**COMPLETE THE FOLLOWING:**
A. Decide whether each statement agrees with the text on Facebook's PR campaign, answering yes or no and quoting the deciding words: (i) Helft's New York Times article appeared on May 13, 2011; (ii) Tom Goldstein teaches at Stanford University; (iii) the main issue was that Facebook ran a smear campaign at all.
B. List every person named in the text on Facebook's PR campaign.

Facebook: Transparency in Corporate Public Relations

I had a paper to write for business ethics. My topic of choose was the Facebook scandal pertaining to Google’s Social Circle.

Miguel Helft’s, May 13, 2011, New York Times article “Facebook, Foe of Anonymity, Is Forced to Reveal a Secret” discusses Facebook’s PR smear campaign against Google’s Social Circle. As a rule, Facebook prides itself in transparency. “Having two identities for your self is an example of lack of integrity,” Facebook CEO Mark Zukerberg has been quoted. However, Helft’s article debunks Zukerberg’s statement by providing testimony from sources at Facebook’s PR firm, Burson-Marsteller, that Facebook anonymously planted critical articles about Google’s Social Circle.  Shortly after this incident, experts from various aspects of the industry came forward in agreement that Facebook made a mistake by remaining anonymous. “It’s just unacceptable,” said Tom Goldstein, a professor at the University of California, Berkeley. “Journalists should announce who they are and people who deal with journalists should announce who they are and where they are coming from.” David Kirkpatrick author of “The Facebook Effect, also points out, “Doing this anonymously is an obvious contradiction of Facebook’s oft-stated values.” The main issue is not that Facebook engaged in a smear campaign but that they did so anonymously through the PR firm. Chief executive of the Public Relations Society of America Rosanna M. Fiske says, “In the essence of the public relations code of ethics 101, that’s a no-no.”

**RECORDED INFORMATION:**
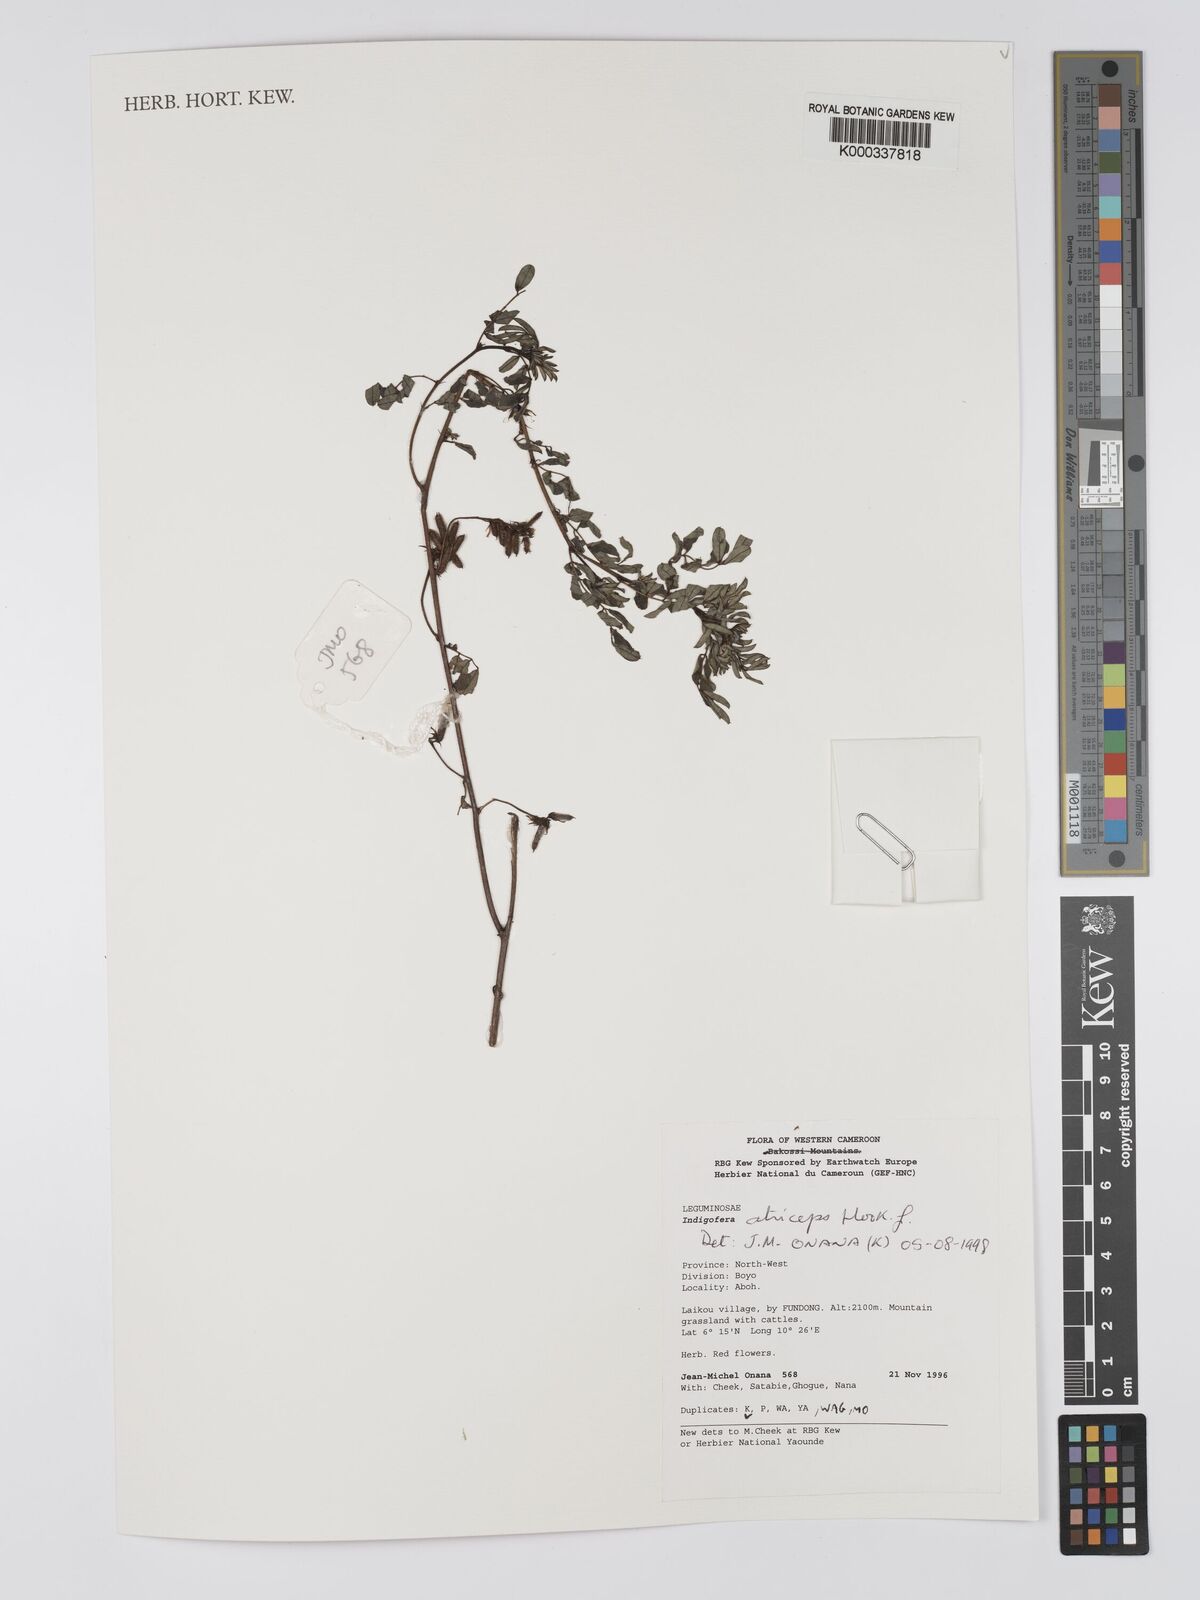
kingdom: Plantae
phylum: Tracheophyta
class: Magnoliopsida
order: Fabales
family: Fabaceae
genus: Indigofera
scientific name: Indigofera atriceps
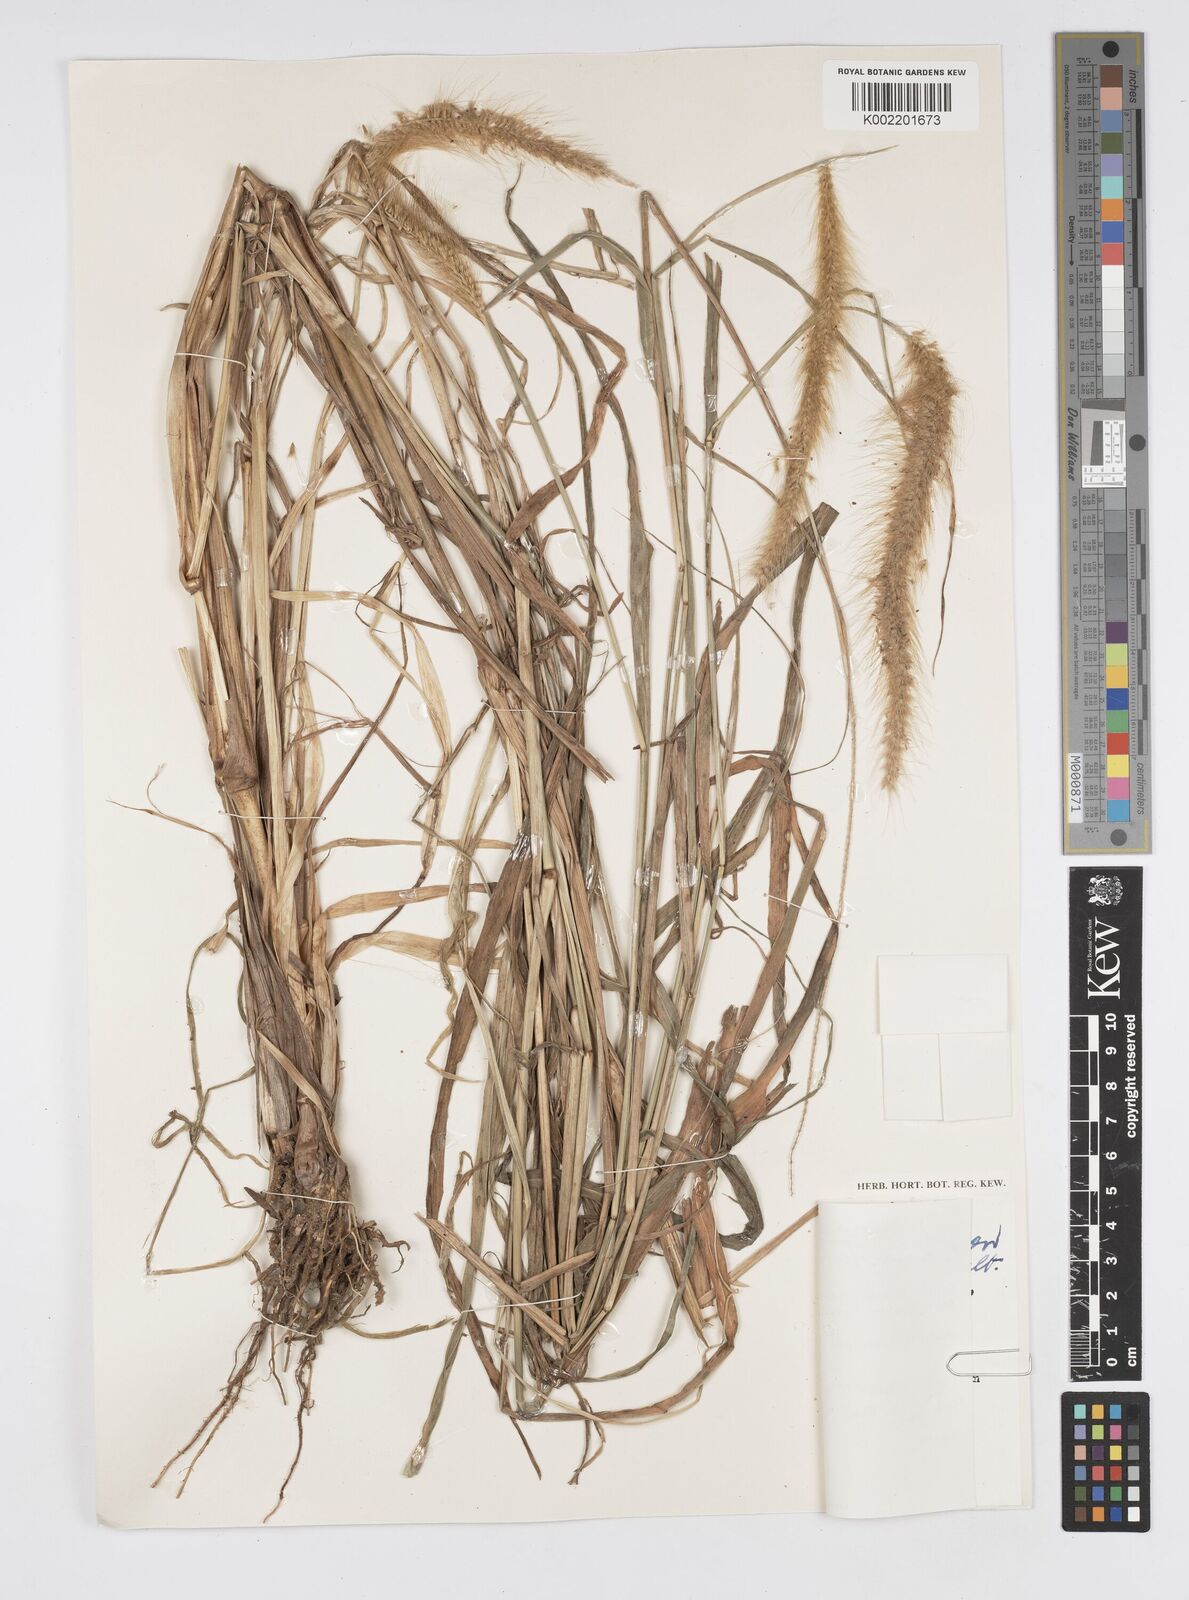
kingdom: Plantae
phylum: Tracheophyta
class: Liliopsida
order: Poales
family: Poaceae
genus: Setaria
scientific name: Setaria parviflora
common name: Knotroot bristle-grass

**OUTPUTS FOR THE TASKS:**
A.
(i) Yes: "Miguel Helft’s, May 13, 2011, New York Times article"
(ii) No: "a professor at the University of California, Berkeley"
(iii) No: "The main issue is not that Facebook engaged in a smear campaign but that they did so anonymously through the PR firm."

B.
Miguel Helft
Mark Zukerberg
Tom Goldstein
David Kirkpatrick
Rosanna M. Fiske